In den Jahren, als die stärker entwickelten Seelen in diese Welt herabstiegen, endete eine Ära des jahrhundertelangen Schlafes, und die Zeit der Erleuchtung begann. Diese Seelen konnten ihre Sehnsucht nach mehr Wissen, über das Ziel und den Sinn der Schöpfung, nicht länger allein durch das Studium der Tora befriedigen. Deshalb führt die Ablehnung des Studiums der Kabbala zu einem Desinteresse an der Religion, da eine gewöhnliche religiöse Lehre zu wenig Antworten auf die tiefsten Fragen des Menschen liefert. Genau in dem Maße, in dem Menschen nicht mehr durch das traditionelle Judentum angesprochen werden, zieht die Kabbala sie an.
Im 16. Jahrhundert schrieb der große Kabbalist ARI, dass die Kabbala ab seiner Lebenszeit für Männer, Frauen, Kinder und Nichtjuden zugänglich sein werde, und dass praktisch alle nicht nur befähigt, sondern sogar verpflichtet sein würden, sie zu studieren. Rabbi Jehuda Aschlag, der größte Kabbalist unserer Zeit, sagte im „Vorwort zu Talmud Esser HaSefirot“, Punkt 2: „Tatsächlich bin ich mir sicher, dass alle Zweifel über die Notwendigkeit des Studiums der Kabbala sofort verschwinden werden, wenn wir unsere Aufmerksamkeit auf eine wichtige Frage lenken: ‚Worin besteht der Sinn meines Lebens?‘“
Rabbi Ashlag streitet nicht mit denen, die sich dem Studium der Kabbala widersetzen oder es mit verschiedenen Ausreden rechtfertigen. Er stellt lediglich die Frage: „Was ist der Sinn unseres Lebens?“ Und nur dann, wenn diese Frage einem Menschen wirklich keine Ruhe mehr lässt, wird er beginnen, sich ernsthaft mit der Kabbala zu beschäftigen.
Wer ist ein Kabbalist?
Ein Kabbalist ist ein Mensch, der äußerlich wie jeder andere aussieht. Er muss weder besonders klug noch ein Wissenschaftler sein. In seiner äußeren Erscheinung gibt es nichts Heiliges. Doch dieser gewöhnliche Mensch hat in einer bestimmten Phase seines Lebens wahre und vollständige Antworten auf die Fragen nach dem Sinn des Lebens erhalten. Durch das Studium der Kabbala hat er einen zusätzlichen „sechsten Sinn“ entwickelt – den für das Spirituelle. Mit diesem Sinn ist er in der Lage, die spirituelle Welt als eine unmittelbare Realität zu erfahren, so wie wir unsere alltägliche Welt wahrnehmen.

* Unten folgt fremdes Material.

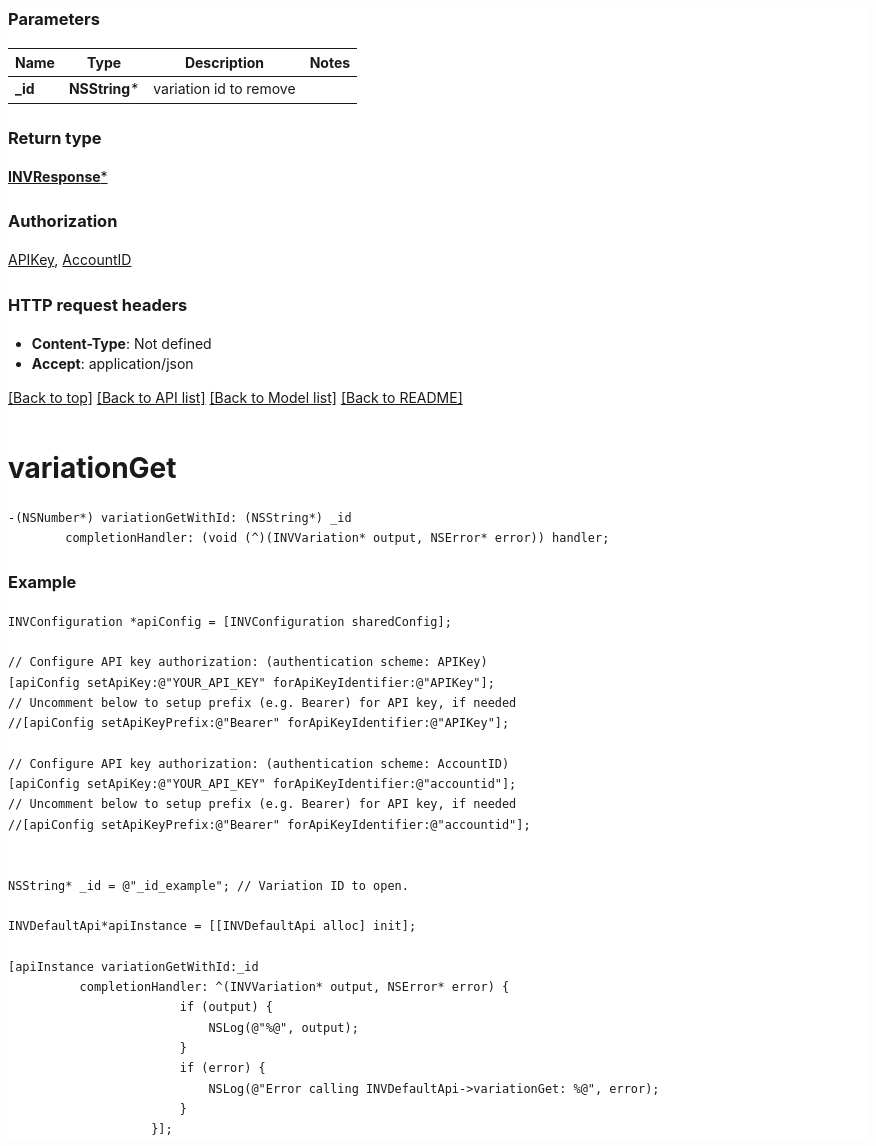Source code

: ### Parameters

Name | Type | Description  | Notes
------------- | ------------- | ------------- | -------------
 **_id** | **NSString***| variation id to remove | 

### Return type

[**INVResponse***](INVResponse.md)

### Authorization

[APIKey](../README.md#APIKey), [AccountID](../README.md#AccountID)

### HTTP request headers

 - **Content-Type**: Not defined
 - **Accept**: application/json

[[Back to top]](#) [[Back to API list]](../README.md#documentation-for-api-endpoints) [[Back to Model list]](../README.md#documentation-for-models) [[Back to README]](../README.md)

# **variationGet**
```objc
-(NSNumber*) variationGetWithId: (NSString*) _id
        completionHandler: (void (^)(INVVariation* output, NSError* error)) handler;
```



### Example 
```objc
INVConfiguration *apiConfig = [INVConfiguration sharedConfig];

// Configure API key authorization: (authentication scheme: APIKey)
[apiConfig setApiKey:@"YOUR_API_KEY" forApiKeyIdentifier:@"APIKey"];
// Uncomment below to setup prefix (e.g. Bearer) for API key, if needed
//[apiConfig setApiKeyPrefix:@"Bearer" forApiKeyIdentifier:@"APIKey"];

// Configure API key authorization: (authentication scheme: AccountID)
[apiConfig setApiKey:@"YOUR_API_KEY" forApiKeyIdentifier:@"accountid"];
// Uncomment below to setup prefix (e.g. Bearer) for API key, if needed
//[apiConfig setApiKeyPrefix:@"Bearer" forApiKeyIdentifier:@"accountid"];


NSString* _id = @"_id_example"; // Variation ID to open.

INVDefaultApi*apiInstance = [[INVDefaultApi alloc] init];

[apiInstance variationGetWithId:_id
          completionHandler: ^(INVVariation* output, NSError* error) {
                        if (output) {
                            NSLog(@"%@", output);
                        }
                        if (error) {
                            NSLog(@"Error calling INVDefaultApi->variationGet: %@", error);
                        }
                    }];
```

Ein Kabbalist erlebt und empfindet die höchste Welt unmittelbar. Sie wird als die „höchste“ Welt bezeichnet, weil sie außerhalb unserer gewohnten Sinneswahrnehmungen liegt. Ein Kabbalist sieht, wie alles aus der höchsten Welt herabsteigt und in unserer Welt manifest wird. Er lebt gleichzeitig in beiden Welten – der höchsten und der niedrigsten. Kabbalisten erhalten echte Informationen über die Existenz um uns herum, die von uns nicht wahrgenommen werden können. Denn der gewöhnliche Mensch nimmt nur einen kleinen Teil der gesamten Schöpfung wahr.
Die Kabbalisten haben die Möglichkeit, diese Realität zu erforschen, zu untersuchen und uns ihre Erkenntnisse über die Schöpfung, die Quelle unseres Lebens und darüber hinaus zu vermitteln. Sie lehren uns auch eine Methode, mit der wir die höhere Welt erkennen können. Ihr Wissen geben sie in Schriften weiter, die in einer speziellen Sprache verfasst sind. Daher muss man diese Texte unter Anleitung eines Kabbalisten und mit einer bestimmten Methodik studieren. So werden diese Bücher zu einem Werkzeug, um die wahre Realität zu erkennen.